By chance, I met Doctorow while I was grappling with that state of writing in the dark, and in particular I wanted to ask him how he managed to handle real-life characters with so much grace and originality. I’d been worrying over the “real” Steinmetz and how to take liberties with his personality, his life. Doctorow said, “I just treat them the way I treat my other characters. Think of it like being a portrait painter – you’re not necessarily aiming for pure realism but for an interpretation of the person sitting in front of you.” That was the reassurance I needed to keep moving forward a few more feet at a time.
Some of my most exciting discoveries happened when I closed my eyes and remembered my own childhood, scenes from that hometown I had always been so eager to leave behind.
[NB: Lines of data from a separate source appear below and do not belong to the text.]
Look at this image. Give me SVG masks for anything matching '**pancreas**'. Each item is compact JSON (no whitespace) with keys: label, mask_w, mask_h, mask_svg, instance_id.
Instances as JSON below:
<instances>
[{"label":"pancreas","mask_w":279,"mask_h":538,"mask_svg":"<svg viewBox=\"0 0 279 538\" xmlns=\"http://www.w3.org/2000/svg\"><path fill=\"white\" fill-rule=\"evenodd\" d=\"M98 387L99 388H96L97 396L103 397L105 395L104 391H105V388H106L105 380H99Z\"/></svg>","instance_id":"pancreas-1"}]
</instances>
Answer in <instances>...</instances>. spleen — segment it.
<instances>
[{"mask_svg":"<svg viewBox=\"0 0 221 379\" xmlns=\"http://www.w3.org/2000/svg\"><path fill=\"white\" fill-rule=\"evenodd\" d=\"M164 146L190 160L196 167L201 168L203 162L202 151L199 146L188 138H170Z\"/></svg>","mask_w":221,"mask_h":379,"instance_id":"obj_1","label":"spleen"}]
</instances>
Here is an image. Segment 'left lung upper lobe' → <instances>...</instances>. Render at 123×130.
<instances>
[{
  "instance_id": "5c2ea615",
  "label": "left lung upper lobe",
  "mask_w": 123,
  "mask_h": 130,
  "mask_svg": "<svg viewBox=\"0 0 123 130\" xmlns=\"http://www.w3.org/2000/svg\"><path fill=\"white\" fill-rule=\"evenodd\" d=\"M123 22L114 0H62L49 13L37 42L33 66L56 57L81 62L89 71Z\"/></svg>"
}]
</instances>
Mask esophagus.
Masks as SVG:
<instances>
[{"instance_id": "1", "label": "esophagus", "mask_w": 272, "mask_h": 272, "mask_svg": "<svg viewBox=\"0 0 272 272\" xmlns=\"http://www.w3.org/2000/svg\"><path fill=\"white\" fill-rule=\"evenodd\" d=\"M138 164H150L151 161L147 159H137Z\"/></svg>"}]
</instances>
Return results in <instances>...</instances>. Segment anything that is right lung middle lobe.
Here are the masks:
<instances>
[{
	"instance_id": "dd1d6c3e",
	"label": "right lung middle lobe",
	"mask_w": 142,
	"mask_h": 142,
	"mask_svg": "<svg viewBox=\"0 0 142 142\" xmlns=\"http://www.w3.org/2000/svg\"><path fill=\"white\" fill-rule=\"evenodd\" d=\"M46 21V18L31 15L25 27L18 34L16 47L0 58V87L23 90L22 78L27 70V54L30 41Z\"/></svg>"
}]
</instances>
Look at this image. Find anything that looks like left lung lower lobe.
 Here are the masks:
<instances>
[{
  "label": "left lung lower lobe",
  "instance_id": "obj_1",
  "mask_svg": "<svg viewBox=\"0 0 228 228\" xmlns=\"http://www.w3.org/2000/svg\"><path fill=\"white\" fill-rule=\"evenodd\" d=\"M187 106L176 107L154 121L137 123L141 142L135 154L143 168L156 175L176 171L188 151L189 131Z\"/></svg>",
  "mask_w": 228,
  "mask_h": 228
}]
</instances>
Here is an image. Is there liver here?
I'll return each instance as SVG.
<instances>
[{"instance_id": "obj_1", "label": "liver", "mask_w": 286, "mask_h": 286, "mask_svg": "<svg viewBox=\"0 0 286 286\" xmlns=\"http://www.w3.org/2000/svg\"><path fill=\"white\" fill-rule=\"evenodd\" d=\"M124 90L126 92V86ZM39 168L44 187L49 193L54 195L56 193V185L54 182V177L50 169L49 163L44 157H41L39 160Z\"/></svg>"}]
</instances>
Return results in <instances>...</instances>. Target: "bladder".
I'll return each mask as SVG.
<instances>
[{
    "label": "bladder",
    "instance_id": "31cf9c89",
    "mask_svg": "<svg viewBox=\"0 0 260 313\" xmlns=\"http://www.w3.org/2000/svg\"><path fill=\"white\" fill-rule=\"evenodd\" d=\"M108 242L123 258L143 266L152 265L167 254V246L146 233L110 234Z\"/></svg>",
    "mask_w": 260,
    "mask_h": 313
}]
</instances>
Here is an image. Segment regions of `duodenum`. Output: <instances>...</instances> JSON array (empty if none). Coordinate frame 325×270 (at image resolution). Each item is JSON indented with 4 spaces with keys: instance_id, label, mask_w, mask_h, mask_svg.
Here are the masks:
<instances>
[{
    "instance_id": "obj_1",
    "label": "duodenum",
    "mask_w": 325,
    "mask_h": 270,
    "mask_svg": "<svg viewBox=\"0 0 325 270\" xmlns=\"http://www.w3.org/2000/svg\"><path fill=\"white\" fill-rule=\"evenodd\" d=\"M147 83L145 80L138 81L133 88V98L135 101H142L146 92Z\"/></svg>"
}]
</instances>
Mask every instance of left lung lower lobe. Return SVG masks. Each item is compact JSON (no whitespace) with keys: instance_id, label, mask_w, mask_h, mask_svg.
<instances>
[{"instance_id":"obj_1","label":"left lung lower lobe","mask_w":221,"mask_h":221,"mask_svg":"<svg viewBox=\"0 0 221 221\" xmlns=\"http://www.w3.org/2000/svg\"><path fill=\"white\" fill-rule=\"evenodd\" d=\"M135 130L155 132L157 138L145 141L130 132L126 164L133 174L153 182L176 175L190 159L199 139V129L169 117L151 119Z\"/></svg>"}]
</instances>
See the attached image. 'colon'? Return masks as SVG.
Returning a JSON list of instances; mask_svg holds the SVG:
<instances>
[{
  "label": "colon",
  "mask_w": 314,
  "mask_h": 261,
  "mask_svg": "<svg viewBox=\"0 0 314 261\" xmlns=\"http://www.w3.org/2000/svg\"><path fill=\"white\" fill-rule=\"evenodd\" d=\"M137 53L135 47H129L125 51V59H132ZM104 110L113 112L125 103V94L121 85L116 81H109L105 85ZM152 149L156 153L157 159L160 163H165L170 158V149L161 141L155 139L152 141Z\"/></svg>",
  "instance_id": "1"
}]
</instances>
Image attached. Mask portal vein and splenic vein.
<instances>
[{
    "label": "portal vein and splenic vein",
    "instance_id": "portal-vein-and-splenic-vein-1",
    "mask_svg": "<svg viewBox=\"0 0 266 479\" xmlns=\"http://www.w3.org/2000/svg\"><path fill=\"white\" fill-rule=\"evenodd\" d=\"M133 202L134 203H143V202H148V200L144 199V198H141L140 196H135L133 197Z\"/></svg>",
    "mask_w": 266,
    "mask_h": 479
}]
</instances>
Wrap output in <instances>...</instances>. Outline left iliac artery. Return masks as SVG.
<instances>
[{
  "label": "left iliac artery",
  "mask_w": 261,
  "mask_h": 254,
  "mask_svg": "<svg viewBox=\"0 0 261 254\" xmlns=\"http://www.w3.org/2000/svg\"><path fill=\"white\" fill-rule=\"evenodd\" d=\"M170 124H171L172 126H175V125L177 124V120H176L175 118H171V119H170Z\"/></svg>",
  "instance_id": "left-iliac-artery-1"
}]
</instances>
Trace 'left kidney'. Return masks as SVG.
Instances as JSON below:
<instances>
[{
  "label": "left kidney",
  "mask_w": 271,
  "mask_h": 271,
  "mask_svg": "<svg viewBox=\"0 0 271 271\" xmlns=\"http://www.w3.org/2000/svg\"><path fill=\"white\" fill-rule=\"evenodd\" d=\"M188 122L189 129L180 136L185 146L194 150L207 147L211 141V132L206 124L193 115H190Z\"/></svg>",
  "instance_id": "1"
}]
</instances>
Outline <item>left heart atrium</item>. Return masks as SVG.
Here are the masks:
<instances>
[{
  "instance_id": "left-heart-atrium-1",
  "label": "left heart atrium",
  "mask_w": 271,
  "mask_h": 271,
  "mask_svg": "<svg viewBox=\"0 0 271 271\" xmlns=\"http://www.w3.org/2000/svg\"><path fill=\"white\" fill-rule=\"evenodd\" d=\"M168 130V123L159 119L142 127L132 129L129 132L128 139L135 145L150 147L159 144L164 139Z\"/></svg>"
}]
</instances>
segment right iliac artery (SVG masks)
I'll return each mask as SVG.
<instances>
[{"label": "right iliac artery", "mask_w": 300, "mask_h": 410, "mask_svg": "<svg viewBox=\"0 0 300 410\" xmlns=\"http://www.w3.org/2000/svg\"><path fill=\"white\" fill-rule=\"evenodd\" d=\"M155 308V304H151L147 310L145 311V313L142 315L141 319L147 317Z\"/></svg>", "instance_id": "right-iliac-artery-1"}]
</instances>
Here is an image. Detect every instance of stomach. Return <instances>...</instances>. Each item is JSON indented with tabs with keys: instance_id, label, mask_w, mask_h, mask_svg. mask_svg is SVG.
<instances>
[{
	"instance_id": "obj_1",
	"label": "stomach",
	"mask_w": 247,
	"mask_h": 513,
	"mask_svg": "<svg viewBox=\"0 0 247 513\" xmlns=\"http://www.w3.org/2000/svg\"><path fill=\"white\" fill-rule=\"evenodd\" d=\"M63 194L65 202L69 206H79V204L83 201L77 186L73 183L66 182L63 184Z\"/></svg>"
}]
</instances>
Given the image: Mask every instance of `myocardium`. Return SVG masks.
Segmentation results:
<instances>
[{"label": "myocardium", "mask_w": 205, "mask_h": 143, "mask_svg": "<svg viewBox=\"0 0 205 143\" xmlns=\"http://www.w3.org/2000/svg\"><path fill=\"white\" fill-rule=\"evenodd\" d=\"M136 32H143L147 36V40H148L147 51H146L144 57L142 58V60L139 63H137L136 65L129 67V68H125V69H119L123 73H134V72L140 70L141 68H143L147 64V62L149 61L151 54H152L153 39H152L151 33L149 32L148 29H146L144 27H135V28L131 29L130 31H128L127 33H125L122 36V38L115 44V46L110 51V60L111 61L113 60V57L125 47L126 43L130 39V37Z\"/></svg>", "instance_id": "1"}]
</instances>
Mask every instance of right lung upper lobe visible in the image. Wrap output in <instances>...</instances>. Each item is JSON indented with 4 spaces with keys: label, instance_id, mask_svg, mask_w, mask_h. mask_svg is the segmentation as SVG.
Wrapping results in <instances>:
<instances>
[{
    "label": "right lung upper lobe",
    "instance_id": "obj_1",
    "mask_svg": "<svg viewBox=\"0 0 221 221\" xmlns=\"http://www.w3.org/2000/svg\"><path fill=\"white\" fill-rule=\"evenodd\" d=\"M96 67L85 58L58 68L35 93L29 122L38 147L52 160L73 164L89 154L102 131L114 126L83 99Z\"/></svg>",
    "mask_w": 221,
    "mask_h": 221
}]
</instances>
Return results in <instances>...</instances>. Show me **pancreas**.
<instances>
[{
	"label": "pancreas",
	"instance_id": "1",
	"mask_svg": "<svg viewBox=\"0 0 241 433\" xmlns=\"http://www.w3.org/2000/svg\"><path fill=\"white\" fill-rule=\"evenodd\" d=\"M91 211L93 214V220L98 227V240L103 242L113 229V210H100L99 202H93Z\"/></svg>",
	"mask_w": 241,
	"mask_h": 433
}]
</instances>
I wouldn’t be the first writer to be inspired by the emotional and geographical and temporal distance between me and my birthplace, realizing that I could only feel inspired by home once I had been away from it for many many years.
You can’t go home again, was one of the many clichés I held in mind as I wrote. Home is where the heart is. Home is the place where, when you go back, they have to take you in. Home is where I want to be. But my hometown was where I didn’t want to be. Except in my imagination, and except for the loves and losses of my characters, with whom I traveled on both literal and metaphoric journeys toward and away from themselves, from their birthplaces, and from one another. Writing (and completing!) ELECTRIC CITY transported me back into my childhood, allowed me to revisit my adolescence and young adulthood – until I reached the time in which I left behind my hometown for good. I learned, along with my characters, a truth both personal and universal: If we are lucky, we get to discover that home is the place we carry inside ourselves.